I know you love anthropology. And economic discussions. Or maybe you just love monkeys. But even if you only loved qualitative and quantitative analysis, this video would still be worth watching. Because it’s got the first example of Monkey Economics. Check it out, then follow me after the break.

Those monkeys really are cute, even when she talks about the looting and scamming they do to each other to get more tokens. What I really find adorable is the conclusion that we humans aren’t just risk-averse, but loss-averse. That we always judge in relative rather than absolute metrics, by which I mean we continue to fight the most recent war and that these factors lead us to make really stupid mistakes again and again.
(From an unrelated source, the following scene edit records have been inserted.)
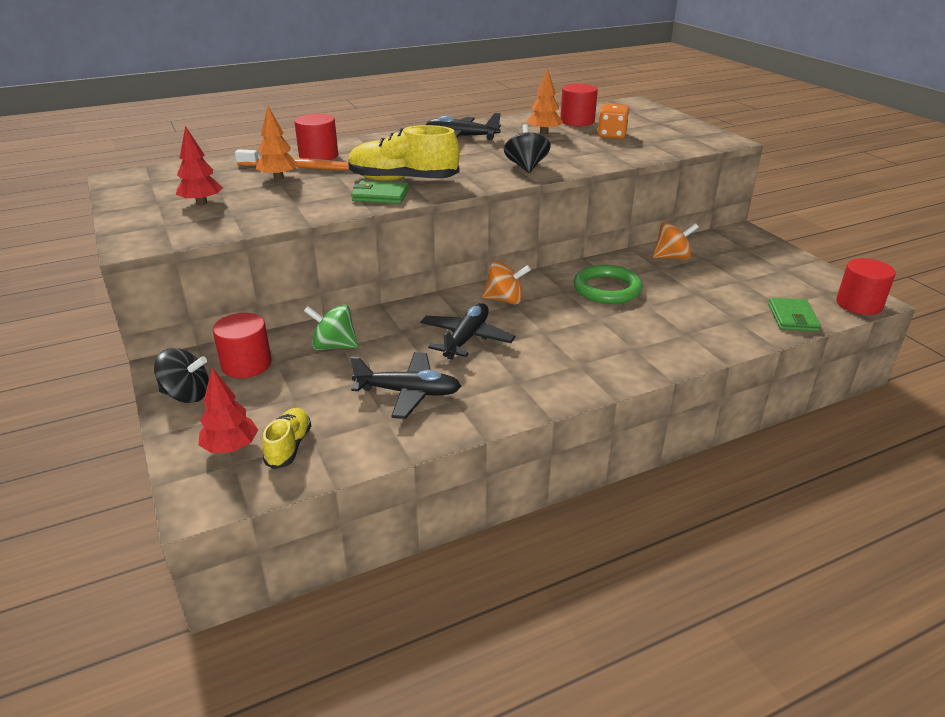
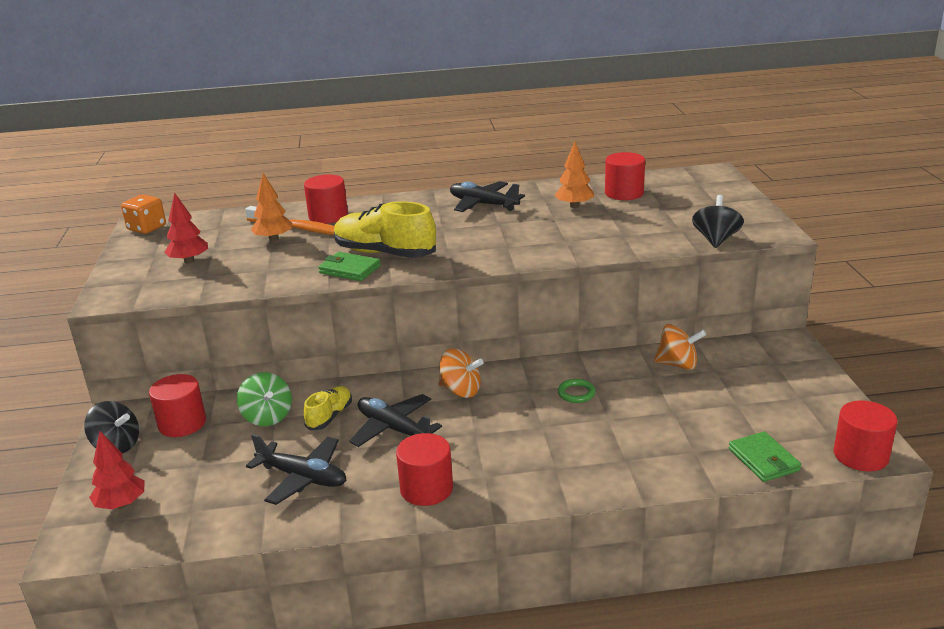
camera: 20 degrees right, 5 degrees down
yellow shoe [262,408,311,469] -> yellow shoe moved to [304,386,352,430]
green spinning top [304,305,358,350] -> green spinning top turned 150 degrees counterclockwise [237,372,292,426]
black plane [420,303,516,360] -> black plane turned 90 degrees counterclockwise [349,394,442,447]
black spinning top [504,124,551,173] -> black spinning top moved to [692,195,744,248]
green ring [574,265,643,304] -> green ring [558,379,596,403], size x0.50
orange dice [597,104,629,139] -> orange dice moved to [121,194,166,234]
green wallet [768,298,821,331] -> green wallet turned 45 degrees counterclockwise [729,431,801,482]
none -> red cylinder [396,433,453,506]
What does this have to do with theater?

Our inherent loss-averse nature puts us in a mindset where we shudder in fear of losing—audience, money, donations, talent—and make poor decisions because of it. (It’s why some theaters would rather take a gamble on no or free resources for their show (stage management, lighting/set/graphic design) in the hope that it’ll still pay off.) And our over-reliance on recent past events means we focus on the last mistake or triumph to the detriment of the task at hand.

Your last show was a huge success, and audiences were never a problem. Obviously this show will be the same, no need to approach anything differently this time around, you’ll of course have a full-house for the whole run. Sure, your last show was titled “Free Beer”, the cast contained the most popular guy in Old Town, and this is your post-apocalyptic take on Hedda Gabler, but you’ve built a loyal audience, right? And since it was so easy last time, lets just post a Facebook event instead of worrying about promotion.
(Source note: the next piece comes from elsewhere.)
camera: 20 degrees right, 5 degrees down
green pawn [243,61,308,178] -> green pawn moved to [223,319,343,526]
Your new play is great. So great there’s no need to workshop it. Or to get any other opinion. Because you already wrote the ending, and to have to make edits now means a defined loss. Isn’t it totally worth it to take the risk that you’re just awesome, and get it up on stage? If people don’t like it, they can tell you after the show—you’d be happy to do rewrites and then remount it next year. There’s no way you’ll grow more attached and afraid of changing it once you’ve seen it performed.
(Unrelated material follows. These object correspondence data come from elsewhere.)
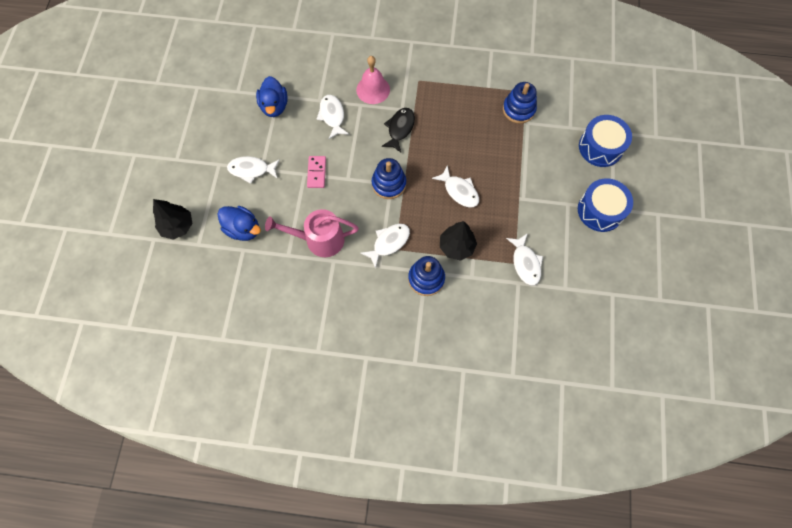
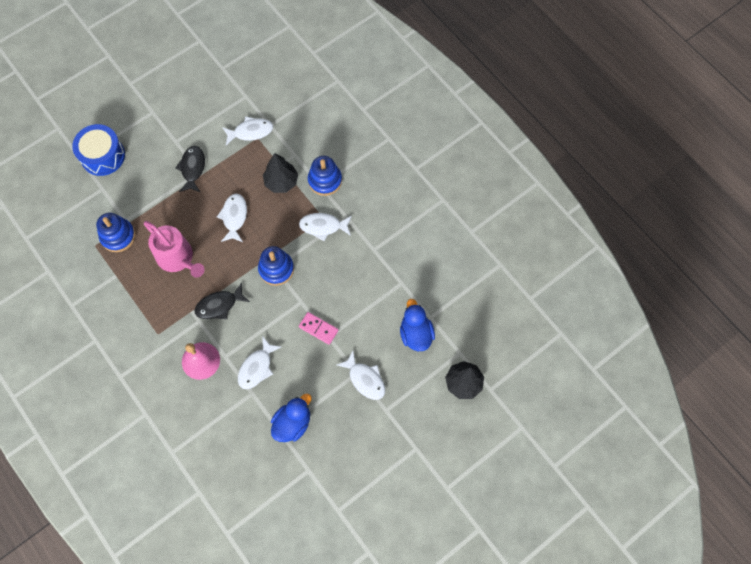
camera: 135 degrees left, 0 degrees up
pink watering can [265,209,359,257] -> pink watering can moved to [144,221,204,278]
pink domino [307,156,326,188] -> pink domino turned 75 degrees clockwise [299,312,339,345]
white fish [506,233,543,285] -> white fish turned 45 degrees clockwise [222,116,273,145]
blue drum [578,178,633,232] -> none
none -> black fish [175,146,205,192]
It’s been 2 months, it’s fundraising time again, better hit those email lists to invite people out to your 15th tetra-annual fundraising event. You weren’t lucky enough to get the Chase money, even though you spammed your email list, unsubscribes be damned. And you’ve already spent it in your head, so it’s time to triple down on the silent auction to recoup some of those perceived losses. And yet no one is clicking “Will Attend” on your Facebook invite – what gives?

What gives is that your audience is made up of monkeys too. And they quickly found out who provided the best tasting grapes for their tokens. They have a relative experience bias too, but they also have something even scarier: a lack of personal investment. Because they see a whole monkey marketplace of theater, and if they didn’t have a personal connection to you guys, then you’re left selling yourself on the merits when their friend is also in a show for another theater company.

Or even worse, we forgot to wear our different colored shirts, and they can’t tell us apart.  That would be really scary. Because then those audiences just approach this like any transaction, and the bad decisions that one company make affects us all.